(Luk. 6:46-49)
Kekuatan sebuah rumah sangat ditentukan oleh fondasinya. Meski dinding-dinding bangunan tersebut terbuat dari batu bata pilihan, tidak akan banyak manfaatnya, manakala fondasinya rapuh.
Demikianlah Sang Guru berkisah: ada dua orang yang membangun rumahnya di atas dasar berbeda. Yang pertama membangun rumahnya di atas batu, sedangkan yang kedua membangun rumahnya di atas tanah tanpa dasar. Jika tidak ada hujan dan banjir, serta angin melanda, tentulah kedua rumah itu masih tegak berdiri. Namun tatkala bencana alam menerpa, hancurlah rumah yang didirikan di atas tanah tanpa dasar.

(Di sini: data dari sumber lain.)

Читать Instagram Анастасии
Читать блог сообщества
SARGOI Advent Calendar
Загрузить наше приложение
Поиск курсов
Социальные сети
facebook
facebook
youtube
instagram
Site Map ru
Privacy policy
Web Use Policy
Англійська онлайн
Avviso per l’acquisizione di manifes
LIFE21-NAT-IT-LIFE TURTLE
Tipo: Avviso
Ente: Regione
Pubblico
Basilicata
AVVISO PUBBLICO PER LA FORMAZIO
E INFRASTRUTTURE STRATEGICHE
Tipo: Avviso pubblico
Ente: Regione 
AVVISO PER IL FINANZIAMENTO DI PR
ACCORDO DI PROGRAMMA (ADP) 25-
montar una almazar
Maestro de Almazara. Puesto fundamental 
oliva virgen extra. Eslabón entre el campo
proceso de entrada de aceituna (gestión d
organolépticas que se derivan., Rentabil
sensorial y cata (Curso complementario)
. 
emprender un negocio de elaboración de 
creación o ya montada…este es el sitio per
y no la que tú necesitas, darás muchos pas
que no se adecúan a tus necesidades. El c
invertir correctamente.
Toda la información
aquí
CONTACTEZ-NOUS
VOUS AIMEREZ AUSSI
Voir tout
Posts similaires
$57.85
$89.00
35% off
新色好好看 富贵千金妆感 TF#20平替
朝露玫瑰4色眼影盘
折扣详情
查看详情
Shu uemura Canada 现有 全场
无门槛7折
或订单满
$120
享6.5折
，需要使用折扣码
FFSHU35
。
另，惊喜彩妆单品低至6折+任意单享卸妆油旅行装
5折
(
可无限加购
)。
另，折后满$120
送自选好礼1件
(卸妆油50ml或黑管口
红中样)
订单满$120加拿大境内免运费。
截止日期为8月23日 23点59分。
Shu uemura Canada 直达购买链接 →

Kita dapat membayangkan bahwa membangun rumah tanpa dasar tentulah lebih cepat dan mudah. Namun, apalah artinya jika tidak ada kepastian sampai kapan kita dapat berlindung di dalamnya.
Rumah menyimbolkan kehidupan. Yang untuknya diperlukan juga sebuah fondasi yang kokoh. Kita tidak mungkin mengharapkan jalan kehidupan kita di dunia ini akan berlangsung dengan aman-aman saja. Kita juga tidak pernah tahu, kapan prahara kehidupan itu muncul. Meski demikian, semuanya itu dapat diantisipasi dengan fondasi kokoh yang kita miliki. Dan fondasi kokoh itu adalah melakukan firman Allah.
Melakukan firman Allah itu logis. Sebab Allah, Sang Pencipta, tak hanya ingin didengar. Dia berfirman agar kita melakukan titah-Nya. Sebenarnya, aneh juga sih, jika kita hanya mendengarkan, namun tidak melakukannya. Itu sama saja dengan tidak menghargai-Nya.